What the research supports
Evidence for integrative approaches to endometriosis is genuinely growing. A 2023 study found significant improvement in pelvic pain with acupuncture and low-frequency electroacupuncture (Giese, Kwon & Armour). Research published in 2024 suggests Chinese herbal medicine may reduce recurrence of ovarian cysts, improve pregnancy outcomes and reduce pain (Ding et al).
This isn't fringe territory. Acupuncture is now recognised by Endometriosis Australia as a pain-relieving treatment that can improve quality of life. The evidence base is still building, but what I see clinically lines up with what the research is starting to show.
How Traditional Chinese Medicine understands endometriosis pain
In TCM, endometriosis is understood as a whole-body imbalance rather than an isolated condition. There's an old saying in Chinese medicine: where there is pain, there is stagnation.

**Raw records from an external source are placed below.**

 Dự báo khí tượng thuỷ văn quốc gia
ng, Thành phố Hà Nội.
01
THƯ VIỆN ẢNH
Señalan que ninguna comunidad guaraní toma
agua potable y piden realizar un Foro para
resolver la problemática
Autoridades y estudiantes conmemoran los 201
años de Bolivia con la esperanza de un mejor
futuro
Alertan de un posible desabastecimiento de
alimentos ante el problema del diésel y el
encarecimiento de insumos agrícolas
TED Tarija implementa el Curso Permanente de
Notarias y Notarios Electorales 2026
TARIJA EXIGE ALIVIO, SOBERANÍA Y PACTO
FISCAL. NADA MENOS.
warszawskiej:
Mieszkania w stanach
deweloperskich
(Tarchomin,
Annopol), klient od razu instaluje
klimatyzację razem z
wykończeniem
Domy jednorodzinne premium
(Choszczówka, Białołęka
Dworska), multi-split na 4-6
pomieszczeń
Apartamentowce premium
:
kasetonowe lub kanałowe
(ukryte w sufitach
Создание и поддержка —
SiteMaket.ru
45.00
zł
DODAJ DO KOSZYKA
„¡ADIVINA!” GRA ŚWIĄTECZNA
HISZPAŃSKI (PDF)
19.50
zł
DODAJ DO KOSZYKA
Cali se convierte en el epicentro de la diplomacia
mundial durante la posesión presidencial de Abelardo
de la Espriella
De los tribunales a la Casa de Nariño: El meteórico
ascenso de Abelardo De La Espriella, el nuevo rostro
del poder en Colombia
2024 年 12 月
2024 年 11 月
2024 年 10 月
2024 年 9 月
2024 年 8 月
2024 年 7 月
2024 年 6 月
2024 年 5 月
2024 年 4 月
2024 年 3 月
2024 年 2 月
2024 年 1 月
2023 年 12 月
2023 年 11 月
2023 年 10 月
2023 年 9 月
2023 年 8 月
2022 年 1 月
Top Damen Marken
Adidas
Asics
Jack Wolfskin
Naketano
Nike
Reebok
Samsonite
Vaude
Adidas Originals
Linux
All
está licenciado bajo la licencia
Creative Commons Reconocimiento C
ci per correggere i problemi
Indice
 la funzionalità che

The treatment goal is to restore flow, reduce inflammation and support the body's own healing capacity, rather than simply suppressing symptoms.

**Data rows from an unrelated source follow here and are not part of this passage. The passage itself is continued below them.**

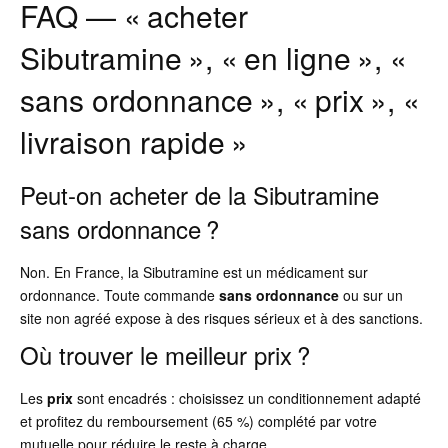
FAQ — « acheter
Sibutramine », « en ligne », «
sans ordonnance », « prix », «
livraison rapide »
Peut-on acheter de la Sibutramine
sans ordonnance ?
Non. En France, la Sibutramine est un médicament sur
ordonnance. Toute commande
sans ordonnance
ou sur un
site non agréé expose à des risques sérieux et à des sanctions.
Où trouver le meilleur prix ?
Les
prix
sont encadrés : choisissez un conditionnement adapté
et profitez du remboursement (65 %) complété par votre
mutuelle pour réduire le reste à charge.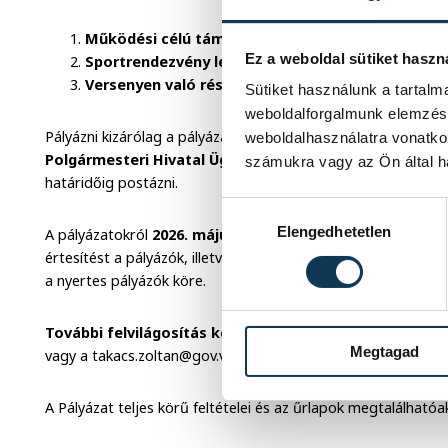
Működési célú támogatás
Ez a weboldal sütiket haszn
Sportrendezvény lebonyolítása
Versenyen való részvétel támogatása
Sütiket használunk a tartal
weboldalforgalmunk elemzésé
Pályázni kizárólag a pályázati kiírás űrlapjának kitöltésével l
weboldalhasználatra vonatko
Polgármesteri Hivatal Ügyfélszolgálati Irodáján
személy
számukra vagy az Ön által ha
határidőig postázni.
Hozzájárulás kiválasztása
Elengedhetetlen
A pályázatokról
2026. május 31-ig születik döntés, amel
értesítést a pályázók, illetve a www.veszprem.hu honlapon é
a nyertes pályázók köre.
További felvilágosítás kérhető
Takács Zoltán irodavezet
Megtagad
vagy a takacs.zoltan@gov.veszprem.hu e-mail címen.
A Pályázat teljes körű feltételei és az űrlapok megtalálható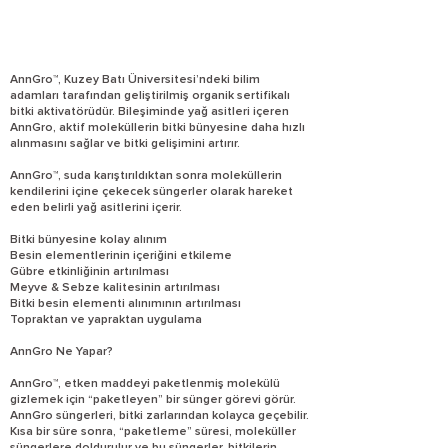
AnnGro™, Kuzey Batı Üniversitesi’ndeki bilim
adamları tarafından geliştirilmiş organik sertifikalı
bitki aktivatörüdür. Bileşiminde yağ asitleri içeren
AnnGro, aktif moleküllerin bitki bünyesine daha hızlı
alınmasını sağlar ve bitki gelişimini artırır.
AnnGro™, suda karıştırıldıktan sonra moleküllerin
kendilerini içine çekecek süngerler olarak hareket
eden belirli yağ asitlerini içerir.
Bitki bünyesine kolay alınım
Besin elementlerinin içeriğini etkileme
Gübre etkinliğinin artırılması
Meyve & Sebze kalitesinin artırılması
Bitki besin elementi alınımının artırılması
Topraktan ve yapraktan uygulama
AnnGro Ne Yapar?
AnnGro™, etken maddeyi paketlenmiş molekülü
gizlemek için “paketleyen” bir sünger görevi görür.
AnnGro süngerleri, bitki zarlarından kolayca geçebilir.
Kısa bir süre sonra, “paketleme” süresi, moleküller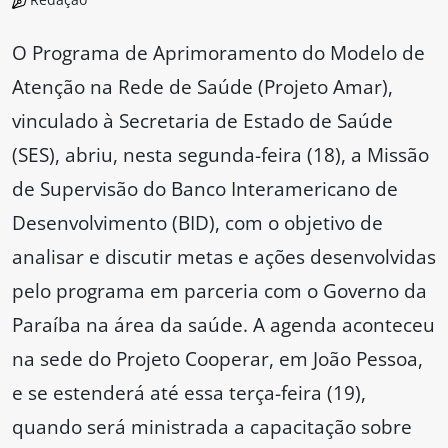
O Programa de Aprimoramento do Modelo de
Atenção na Rede de Saúde (Projeto Amar),
vinculado à Secretaria de Estado de Saúde
(SES), abriu, nesta segunda-feira (18), a Missão
de Supervisão do Banco Interamericano de
Desenvolvimento (BID), com o objetivo de
analisar e discutir metas e ações desenvolvidas
pelo programa em parceria com o Governo da
Paraíba na área da saúde. A agenda aconteceu
na sede do Projeto Cooperar, em João Pessoa,
e se estenderá até essa terça-feira (19),
quando será ministrada a capacitação sobre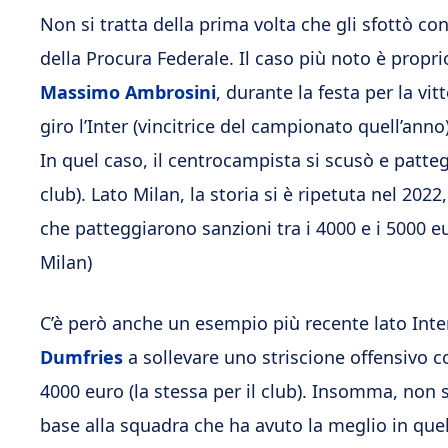
Non si tratta della prima volta che gli sfottò cont
della Procura Federale. Il caso più noto è propr
Massimo Ambrosini
, durante la festa per la vi
giro l’Inter (vincitrice del campionato quell’anno)
In quel caso, il centrocampista si scusò e patteg
club). Lato Milan, la storia si è ripetuta nel 2022
che patteggiarono sanzioni tra i 4000 e i 5000 e
Milan)
C’è però anche un esempio più recente lato Inter, 
Dumfries
a sollevare uno striscione offensivo 
4000 euro (la stessa per il club). Insomma, non si 
base alla squadra che ha avuto la meglio in quel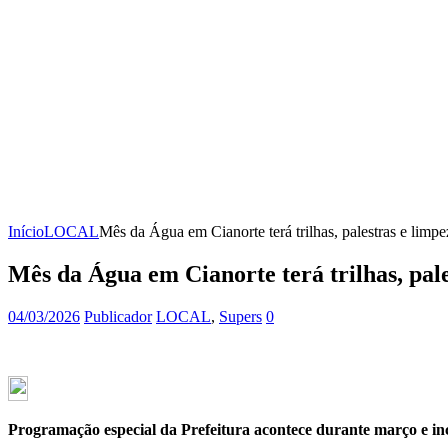
Início
LOCAL
Mês da Água em Cianorte terá trilhas, palestras e limp
Mês da Água em Cianorte terá trilhas, pal
04/03/2026
Publicador
LOCAL
,
Supers
0
Programação especial da Prefeitura acontece durante março e incl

In practice, women with endometriosis usually present with a combination of these patterns:
Blood stagnation — sluggish circulation, pain, clotting
Qi stagnation — nerve irritation, tight muscles, pain that worsens with stress
Cold in the uterus — constricted blood flow, increased cramping pain
Dampness — lymphatic congestion, bloating, heaviness in the pelvis
Most women with endometriosis have more than one of these patterns happening at the same time. That's exactly why a multi-therapy approach tends to work better than treating one thing in isolation.
If your cycles are something you just endure
Whether endometriosis is already part of your picture or you've spent years wondering why your periods are this bad, this is worth looking into. Not because there's a magic fix, but because there are drivers that can be identified and addressed, and most women I see haven't had anyone actually look at all of them together.